NE: Let’s revisit the issue of Senate’s confirmation. What if the senators refuse to confirm Professor Owasanye as the new ICPC chairman, will he remain in office as acting ICPC chairman like Mr. Magu?
He would become acting chairman for some time. My own view is even more radical than that of the government. If I were in the position of the Acting President (as at the time of interview), I would not forward his name. I would just appoint him chairman under Section 171. But the Acting President decided to do it. If they reject his name, he will remain acting chairman just like Magu. There is nothing they can do about that.
NE: Don’t you think that would go against the rule of law?
No! The power is there. The constitutional power is there for the president to appoint heads of those agencies. The EFCC law runs contrary to the Constitution and it becomes void automatically.
NE: You talked in the past about restructuring. Please, can you say specifically what you would want the country to do in that area? Are we going back to the regional structure like Chief Anyaoku suggested?

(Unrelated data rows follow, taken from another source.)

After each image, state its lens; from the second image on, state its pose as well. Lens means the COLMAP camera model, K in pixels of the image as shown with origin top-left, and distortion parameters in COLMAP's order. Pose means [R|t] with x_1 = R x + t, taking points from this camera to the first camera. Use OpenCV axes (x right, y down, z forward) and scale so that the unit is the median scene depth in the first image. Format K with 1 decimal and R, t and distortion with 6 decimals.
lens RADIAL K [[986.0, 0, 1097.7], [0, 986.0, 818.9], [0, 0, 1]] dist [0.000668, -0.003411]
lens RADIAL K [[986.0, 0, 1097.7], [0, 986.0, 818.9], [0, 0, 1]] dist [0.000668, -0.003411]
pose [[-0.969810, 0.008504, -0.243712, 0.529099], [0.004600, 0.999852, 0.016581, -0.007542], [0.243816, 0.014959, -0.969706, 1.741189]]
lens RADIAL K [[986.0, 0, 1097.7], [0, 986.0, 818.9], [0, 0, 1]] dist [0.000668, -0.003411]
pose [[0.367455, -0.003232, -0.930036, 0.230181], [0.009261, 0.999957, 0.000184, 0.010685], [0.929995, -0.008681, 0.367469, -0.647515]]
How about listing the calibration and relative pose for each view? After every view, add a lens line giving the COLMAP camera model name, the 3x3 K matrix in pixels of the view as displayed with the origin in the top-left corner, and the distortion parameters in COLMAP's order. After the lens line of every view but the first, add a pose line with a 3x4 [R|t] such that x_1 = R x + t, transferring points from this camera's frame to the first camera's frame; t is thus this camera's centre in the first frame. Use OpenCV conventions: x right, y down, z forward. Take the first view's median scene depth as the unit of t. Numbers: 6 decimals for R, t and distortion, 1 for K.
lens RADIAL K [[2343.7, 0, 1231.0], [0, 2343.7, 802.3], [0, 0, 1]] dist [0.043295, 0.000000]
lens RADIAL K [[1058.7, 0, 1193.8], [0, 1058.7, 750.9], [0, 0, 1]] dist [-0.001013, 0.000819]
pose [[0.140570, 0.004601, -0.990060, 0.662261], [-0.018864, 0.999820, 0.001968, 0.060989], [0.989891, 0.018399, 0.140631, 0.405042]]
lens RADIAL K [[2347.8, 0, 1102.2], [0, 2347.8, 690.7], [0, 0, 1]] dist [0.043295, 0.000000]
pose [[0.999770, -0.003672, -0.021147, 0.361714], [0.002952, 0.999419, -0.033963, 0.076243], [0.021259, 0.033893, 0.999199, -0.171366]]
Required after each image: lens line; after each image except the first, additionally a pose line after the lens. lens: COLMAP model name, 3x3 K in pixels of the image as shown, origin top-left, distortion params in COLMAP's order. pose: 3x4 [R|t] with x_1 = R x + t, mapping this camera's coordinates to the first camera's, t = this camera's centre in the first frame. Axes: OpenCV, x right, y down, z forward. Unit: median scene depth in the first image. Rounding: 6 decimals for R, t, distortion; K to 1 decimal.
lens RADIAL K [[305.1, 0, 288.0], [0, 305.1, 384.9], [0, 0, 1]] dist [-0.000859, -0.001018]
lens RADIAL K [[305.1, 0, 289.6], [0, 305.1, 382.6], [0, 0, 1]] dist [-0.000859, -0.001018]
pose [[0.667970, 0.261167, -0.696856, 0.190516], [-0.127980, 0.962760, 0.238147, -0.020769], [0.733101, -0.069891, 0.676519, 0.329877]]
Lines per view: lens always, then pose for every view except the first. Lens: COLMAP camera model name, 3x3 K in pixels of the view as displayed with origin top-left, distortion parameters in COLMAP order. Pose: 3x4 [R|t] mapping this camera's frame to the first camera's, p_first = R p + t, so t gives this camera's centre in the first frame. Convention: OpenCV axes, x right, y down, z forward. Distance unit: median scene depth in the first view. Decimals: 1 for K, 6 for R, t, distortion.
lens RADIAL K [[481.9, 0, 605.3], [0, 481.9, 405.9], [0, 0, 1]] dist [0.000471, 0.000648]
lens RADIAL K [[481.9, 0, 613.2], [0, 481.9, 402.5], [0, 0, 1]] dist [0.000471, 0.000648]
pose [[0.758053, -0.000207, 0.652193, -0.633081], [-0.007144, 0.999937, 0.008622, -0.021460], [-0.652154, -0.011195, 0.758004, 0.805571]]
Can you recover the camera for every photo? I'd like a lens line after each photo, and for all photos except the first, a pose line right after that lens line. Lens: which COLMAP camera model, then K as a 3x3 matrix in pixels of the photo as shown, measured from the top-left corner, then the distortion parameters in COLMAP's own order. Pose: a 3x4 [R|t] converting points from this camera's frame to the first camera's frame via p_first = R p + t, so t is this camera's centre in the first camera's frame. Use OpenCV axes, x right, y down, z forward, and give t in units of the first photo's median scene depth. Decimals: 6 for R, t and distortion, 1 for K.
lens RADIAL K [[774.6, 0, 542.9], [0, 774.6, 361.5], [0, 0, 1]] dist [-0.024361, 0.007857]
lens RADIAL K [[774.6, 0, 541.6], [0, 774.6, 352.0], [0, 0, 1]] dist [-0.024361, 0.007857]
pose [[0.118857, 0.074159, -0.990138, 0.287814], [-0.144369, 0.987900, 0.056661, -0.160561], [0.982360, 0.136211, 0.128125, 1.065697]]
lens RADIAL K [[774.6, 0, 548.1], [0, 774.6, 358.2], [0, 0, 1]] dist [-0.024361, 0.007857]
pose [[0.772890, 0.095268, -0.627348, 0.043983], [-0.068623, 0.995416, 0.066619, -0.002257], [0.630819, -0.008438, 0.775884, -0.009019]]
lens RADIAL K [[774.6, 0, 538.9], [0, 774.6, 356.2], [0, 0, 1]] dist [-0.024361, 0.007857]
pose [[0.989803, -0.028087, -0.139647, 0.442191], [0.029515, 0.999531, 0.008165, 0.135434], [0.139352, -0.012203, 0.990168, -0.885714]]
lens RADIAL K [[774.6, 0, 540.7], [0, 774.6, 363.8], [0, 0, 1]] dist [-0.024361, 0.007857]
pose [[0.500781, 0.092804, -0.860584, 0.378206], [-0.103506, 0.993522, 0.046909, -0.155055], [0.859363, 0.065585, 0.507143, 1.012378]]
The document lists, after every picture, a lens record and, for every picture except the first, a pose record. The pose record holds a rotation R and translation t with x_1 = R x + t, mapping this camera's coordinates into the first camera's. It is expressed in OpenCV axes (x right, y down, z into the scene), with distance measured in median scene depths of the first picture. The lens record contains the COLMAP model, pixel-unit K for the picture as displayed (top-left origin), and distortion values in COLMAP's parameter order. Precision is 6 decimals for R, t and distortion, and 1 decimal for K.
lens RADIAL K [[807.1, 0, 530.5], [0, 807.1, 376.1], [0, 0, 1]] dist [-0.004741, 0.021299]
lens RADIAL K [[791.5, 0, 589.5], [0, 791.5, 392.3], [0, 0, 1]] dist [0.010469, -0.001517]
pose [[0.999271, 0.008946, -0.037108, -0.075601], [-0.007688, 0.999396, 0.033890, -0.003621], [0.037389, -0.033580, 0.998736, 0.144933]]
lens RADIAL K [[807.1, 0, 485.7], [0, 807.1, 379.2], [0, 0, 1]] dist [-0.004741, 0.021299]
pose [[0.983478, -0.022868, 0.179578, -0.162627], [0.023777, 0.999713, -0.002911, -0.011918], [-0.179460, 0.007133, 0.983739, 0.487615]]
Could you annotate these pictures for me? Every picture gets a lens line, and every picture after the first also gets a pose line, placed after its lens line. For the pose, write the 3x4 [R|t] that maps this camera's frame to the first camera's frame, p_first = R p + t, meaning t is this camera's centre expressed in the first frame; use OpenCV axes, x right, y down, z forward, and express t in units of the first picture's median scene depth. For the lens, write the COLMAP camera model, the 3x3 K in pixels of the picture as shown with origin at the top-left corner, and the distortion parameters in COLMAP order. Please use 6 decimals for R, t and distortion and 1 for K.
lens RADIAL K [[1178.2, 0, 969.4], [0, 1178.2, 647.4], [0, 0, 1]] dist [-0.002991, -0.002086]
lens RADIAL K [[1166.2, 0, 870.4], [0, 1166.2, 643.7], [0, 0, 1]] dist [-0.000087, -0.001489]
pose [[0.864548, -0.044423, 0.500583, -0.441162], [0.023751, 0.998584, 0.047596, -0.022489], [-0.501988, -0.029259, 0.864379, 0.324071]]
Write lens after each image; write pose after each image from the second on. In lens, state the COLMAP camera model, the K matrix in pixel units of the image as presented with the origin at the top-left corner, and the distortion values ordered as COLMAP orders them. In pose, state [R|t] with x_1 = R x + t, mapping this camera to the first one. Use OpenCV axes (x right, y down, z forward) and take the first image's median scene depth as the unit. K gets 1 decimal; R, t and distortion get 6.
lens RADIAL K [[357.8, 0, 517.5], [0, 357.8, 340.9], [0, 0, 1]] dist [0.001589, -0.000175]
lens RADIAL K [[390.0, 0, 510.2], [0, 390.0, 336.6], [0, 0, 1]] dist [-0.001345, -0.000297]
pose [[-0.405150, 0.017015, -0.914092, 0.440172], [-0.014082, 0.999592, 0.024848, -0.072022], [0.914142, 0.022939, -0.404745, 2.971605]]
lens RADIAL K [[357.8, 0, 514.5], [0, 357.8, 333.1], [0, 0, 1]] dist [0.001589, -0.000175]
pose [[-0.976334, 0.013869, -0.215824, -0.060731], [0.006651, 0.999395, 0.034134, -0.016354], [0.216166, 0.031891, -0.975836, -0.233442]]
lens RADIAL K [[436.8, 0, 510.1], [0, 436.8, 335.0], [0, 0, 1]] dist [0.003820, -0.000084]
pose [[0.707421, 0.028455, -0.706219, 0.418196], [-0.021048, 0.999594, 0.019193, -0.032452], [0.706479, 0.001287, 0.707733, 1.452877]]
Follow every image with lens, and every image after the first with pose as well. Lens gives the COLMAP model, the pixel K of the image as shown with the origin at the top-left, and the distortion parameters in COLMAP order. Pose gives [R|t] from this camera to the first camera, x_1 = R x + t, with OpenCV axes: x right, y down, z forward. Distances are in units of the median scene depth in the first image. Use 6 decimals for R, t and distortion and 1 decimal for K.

We are going back to the 1963 Constitution, amended to bring it in line with the present reality. In other words, we will not have to have regions because that is more difficult. Ideally, that would have been the best thing. If you ask me how we should restructure, I would say we should have about eight regions. The present six zones but the North-Central zone should be divided into two, East and West. The South-South should be divided into two, old Bendel or Mid-West and the rest of it. That’s what I would have suggested but I am realistic enough to know that those who are already in government, in states or zones are even asking for more states regardless of the fact that most of the present states are not viable. We may retain them but transfer more powers to them for them to keep more of their resources and have more political powers in various areas in which they are presently deprived. Let me give you a simple example. There is no reason why local government should feature in any federal Constitution because a local government is the creature of the state. The state ought to have the power to create as many local governments as possible without reference to the federal government. But should be compelled to fund them exclusively. As it is now, the federal government is funding local governments so people are fighting to increase local government because that means getting more money from the federation account. Therefore, the federal government is put in a position to reject or to grant creation through the National Assembly. Like the one in Lagos State, it passed through all the stages but when it got to the National Assembly, they put a stop to it and that was the end. The other thing I wanted to mention is related to the federation account. For me, the presence of a federation account, which compels states to go cap-in-hand every month to beg for money like civil servants on monthly pay is wrong. I think we should abolish the federation accounts. Let states just rely on their own resources. What used to happen is this: First, state resources were divided into three. Whatever you are able to produce, 50 percent belongs to you, 20 percent was sent to the federal government, and 30 percent was in a distributable pool. Then you look at all the states in the country, which are the ones most in need, you now give them the bulk of the 30 percent.